We have a wide variety of folk traditions in Britain. Some, like harvest suppers and May Day frolics, are fairly widespread. Others have been of a more local nature and one of the oddest of those must be the practice of sin-eating.
Sin-eating seems to have been restricted to the area along the border between England and Wales. It took place at the funeral of someone who had not had a chance to seek repentance of his sins. It was feared that the restless spirit of such a person might roam the local village so a sin-eater was appointed to take on his burden.
The sin-eater chosen was usually desperately poor. He would stand opposite the deceased’s family at the funeral. A plate of bread and a bowl of ale was passed across the coffin. The sin-eater consumed the food and drink while stating: “I give easement and rest now to thee, dear man. Come not down the lanes or in our meadows. And for thy peace I pawn my own soul. Amen.”
He was then given a few coins and sent away from the village to be excluded from any life in the community. He was avoided, treated as unclean, like a leper.

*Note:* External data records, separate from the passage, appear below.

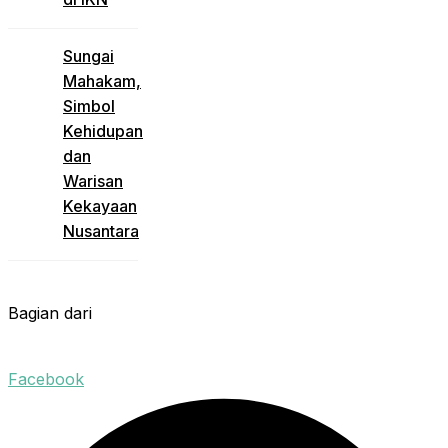
Sungai
Mahakam,
Simbol
Kehidupan
dan
Warisan
Kekayaan
Nusantara
Bagian dari
Facebook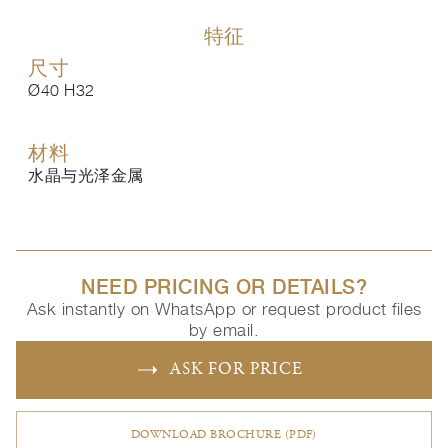
特征
尺寸
Ø40 H32
材料
水晶与光泽金属
NEED PRICING OR DETAILS?
Ask instantly on WhatsApp or request product files
by email.
ASK FOR PRICE
DOWNLOAD BROCHURE (PDF)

Sin-eating is believed to have its roots in pre-Christian times. The church took a dim view of it but local ministers quietly allowed the practice to continue until it died out during the 19th century.
The novelist Mary Webb set many of her stories in rural 19th century Shropshire and used local traditions in her plots. In ‘Precious bane’, for example, she described a scene where Gideon Sarn became the sin-eater at his father’s funeral.
Richard Munslow, one of the last known sin-eaters, was buried in the graveyard of St Margaret’s Church at Ratlinghope. This isolated village is tucked into the western slope of the Long Mynd, one of the Shropshire hills. The church has launched an appeal to restore Munslow’s much weathered gravestone as a reminder of this curious ritual.